本研究对鳞翅目昆虫家蚕进行饥饿处理，利用实时荧光定量PCR对家蚕脂肪体2个抗菌肽基因DefensinA和DefensinB的表达进行定量检测和分析，探讨饥饿对DefensinA和DefensinB表达水平的影响。

1 材料与方法

1.1 供试昆虫

供试家蚕为932品系，人工孵化，在恒温培养箱于25 ℃桑叶饲养至5龄3 d的幼虫。

表1 实时荧光定量PCR引物

1.2 试验主要仪器和试剂

主要仪器：PCR扩增仪，琼脂糖凝胶电泳仪，凝胶成像系统，低温高速离心机，恒温培养箱。主要试剂：Trizol Reagents(Invitrongen公司)，ReverTra Ace和Real-Time PCR Master Mix(TOYOBO公司)等。

1.3 方法

1.3.1 饥饿处理及样品采集 取发育良好、体重和大小相当的家蚕5龄3 d幼虫，分成2组：一组进行饥饿处理，另一组为对照。饥饿组从5龄3 d上午9:00时开始停止喂食，对照组正常进食，在饥饿处理8、16和24 h后，分别从对照组和饥饿组取10头家蚕幼虫，用脱脂棉蘸取75 %的酒精进行体表消毒、晾干，将家蚕表皮剪开，用镊子刮取脂肪体，每次取样均设3次重复，样品收集后置于-80 ℃保存备用。

1.3.2 总RNA的提取及检测 按照TRIzol Reagent RNA试剂盒操作说明提取脂肪体RNA，将得到的总RNA用试剂盒纯化，并用DNase I处理以去除基因组DNA。通过上述方法制备的RNA，用1 %琼脂糖TBE凝胶电泳检测RNA质量，UVP凝胶成像系统紫外灯下观察并记录RNA样品的抽提效果。用无RNase水稀释2 μl总RNA样品至100 μl，在核酸蛋白分析仪上分别测出OD260、OD280、OD260/OD280的值，取OD260/OD280比值在1.70～2.0的样品，用于下一步实验。并根据RNA的OD260值算出总RNA样品的浓度。

RNA浓度(μg/mL)=(△A260nm/0.024×L)×稀释倍数

1.3.3 cDNA第一链的合成 按照TOYOBO公司 ReverTra Ace试剂使用说明书进行，在无RNAase的离心管中加入下列各物质：RNA 0.4 μg，Oligo(dT) 25 pmoles，5×Buffer 4 μl，dNTPs (10 mM) 2 μl, ReverTra Ace (100 U/μl) 1 μl，RNase Inhibitor 20 U，DEPC水补足体积，反应总体积20 μl，置42 ℃下反应30 min，反应产物作为普通PCR扩增和实时荧光定量PCR检测的模板。

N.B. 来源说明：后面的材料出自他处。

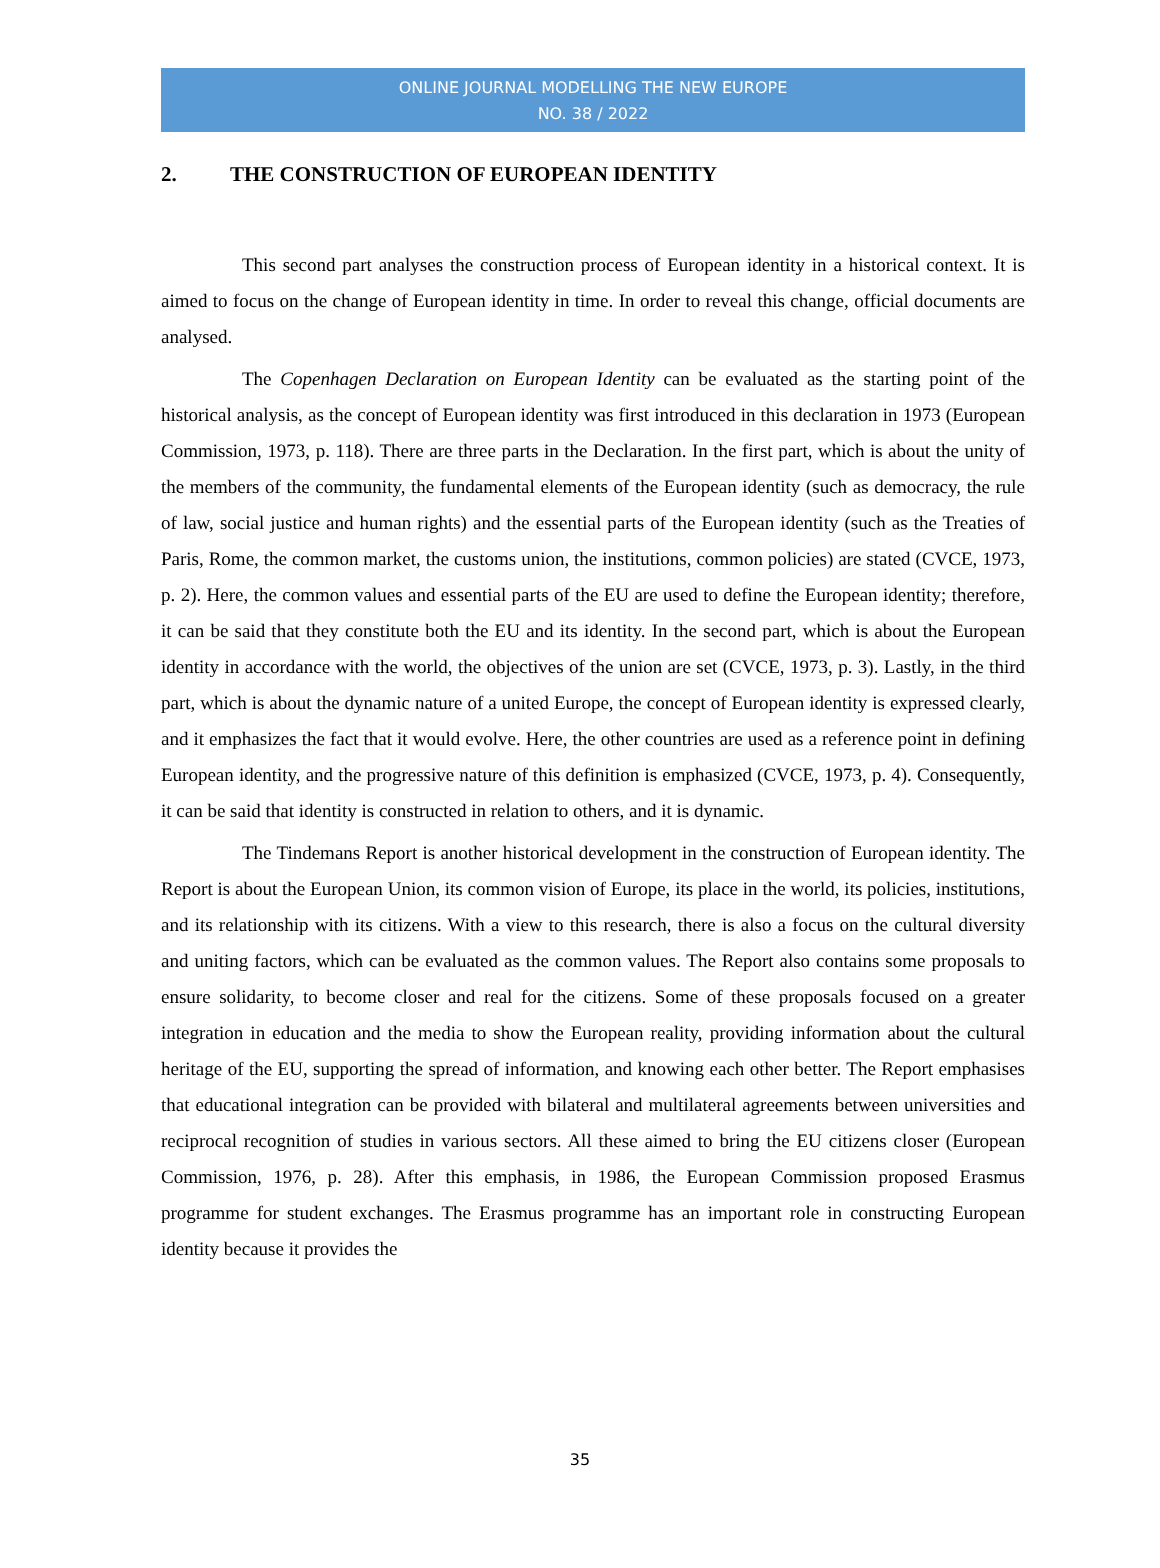ONLINE JOURNAL MODELLING THE NEW EUROPE
NO. 38 / 2022
2. THE CONSTRUCTION OF EUROPEAN IDENTITY
This second part analyses the construction process of European identity in a historical context. It is aimed to focus on the change of European identity in time. In order to reveal this change, official documents are analysed.
The Copenhagen Declaration on European Identity can be evaluated as the starting point of the historical analysis, as the concept of European identity was first introduced in this declaration in 1973 (European Commission, 1973, p. 118). There are three parts in the Declaration. In the first part, which is about the unity of the members of the community, the fundamental elements of the European identity (such as democracy, the rule of law, social justice and human rights) and the essential parts of the European identity (such as the Treaties of Paris, Rome, the common market, the customs union, the institutions, common policies) are stated (CVCE, 1973, p. 2). Here, the common values and essential parts of the EU are used to define the European identity; therefore, it can be said that they constitute both the EU and its identity. In the second part, which is about the European identity in accordance with the world, the objectives of the union are set (CVCE, 1973, p. 3). Lastly, in the third part, which is about the dynamic nature of a united Europe, the concept of European identity is expressed clearly, and it emphasizes the fact that it would evolve. Here, the other countries are used as a reference point in defining European identity, and the progressive nature of this definition is emphasized (CVCE, 1973, p. 4). Consequently, it can be said that identity is constructed in relation to others, and it is dynamic.
The Tindemans Report is another historical development in the construction of European identity. The Report is about the European Union, its common vision of Europe, its place in the world, its policies, institutions, and its relationship with its citizens. With a view to this research, there is also a focus on the cultural diversity and uniting factors, which can be evaluated as the common values. The Report also contains some proposals to ensure solidarity, to become closer and real for the citizens. Some of these proposals focused on a greater integration in education and the media to show the European reality, providing information about the cultural heritage of the EU, supporting the spread of information, and knowing each other better. The Report emphasises that educational integration can be provided with bilateral and multilateral agreements between universities and reciprocal recognition of studies in various sectors. All these aimed to bring the EU citizens closer (European Commission, 1976, p. 28). After this emphasis, in 1986, the European Commission proposed Erasmus programme for student exchanges. The Erasmus programme has an important role in constructing European identity because it provides the
35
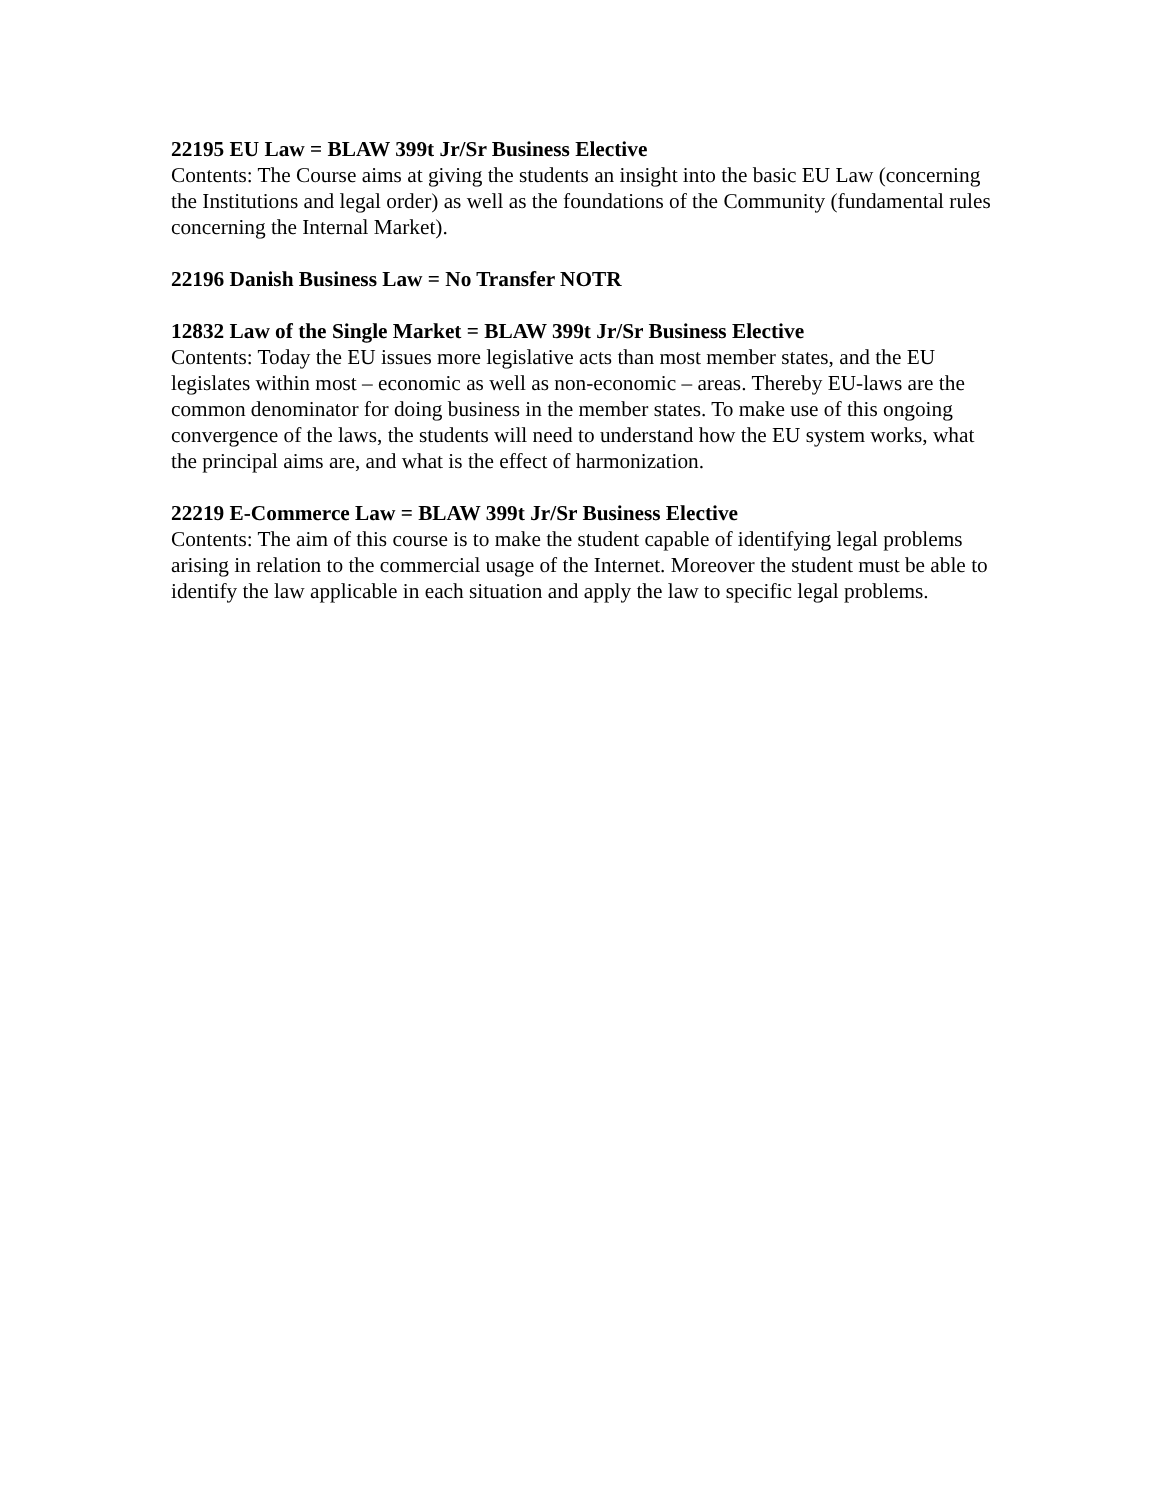22195 EU Law = BLAW 399t Jr/Sr Business Elective
Contents: The Course aims at giving the students an insight into the basic EU Law (concerning the Institutions and legal order) as well as the foundations of the Community (fundamental rules concerning the Internal Market).
22196 Danish Business Law = No Transfer NOTR
12832 Law of the Single Market = BLAW 399t Jr/Sr Business Elective
Contents: Today the EU issues more legislative acts than most member states, and the EU legislates within most – economic as well as non-economic – areas. Thereby EU-laws are the common denominator for doing business in the member states. To make use of this ongoing convergence of the laws, the students will need to understand how the EU system works, what the principal aims are, and what is the effect of harmonization.
22219 E-Commerce Law = BLAW 399t Jr/Sr Business Elective
Contents: The aim of this course is to make the student capable of identifying legal problems arising in relation to the commercial usage of the Internet. Moreover the student must be able to identify the law applicable in each situation and apply the law to specific legal problems.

1.3.4 引物设计与合成 根据GeneBank中收录的DefensinA(登录号：AB367525)、DefensinB(登录号AB428671)和内参基因Ribosomal protein 49(RP49，登录号：NM_001098282)序列，利用引物设计软件Primer Premier5.0设计引物。实验所用的引物序列及扩增片段长度见表1。

1.3.5 目的基因的PCR扩增 利用表1中的特异性引物，以反转录得到的家蚕cDNA为模板进行PCR扩增。按照TaKaRa公司 TaKaRaTaqTM试剂盒使用说明书进行。PCR反应程序：94 ℃，5 min → (94 ℃，30 s → 55～65 ℃，30 s→72 ℃，30 s)× 33 cycles → 72 ℃，10 min → 4 ℃，∞。用2 %琼脂糖凝胶电泳检测PCR产物。在5 v/cm的电压下进行电泳，25～30 min后在UVP凝胶成像系统上观察并记录结果。

1.3.6 实时荧光定量PCR检测 荧光定量PCR方法参照Real-time PCR Master Mix 试剂盒(日本TOYOBO公司产品)操作说明进行。PCR反应参数：95 ℃，1 min → [95 ℃，15 s→ 55～65 ℃，30 s→ 72 ℃，45 s(data collection)]×40 cycles → dissociation curve。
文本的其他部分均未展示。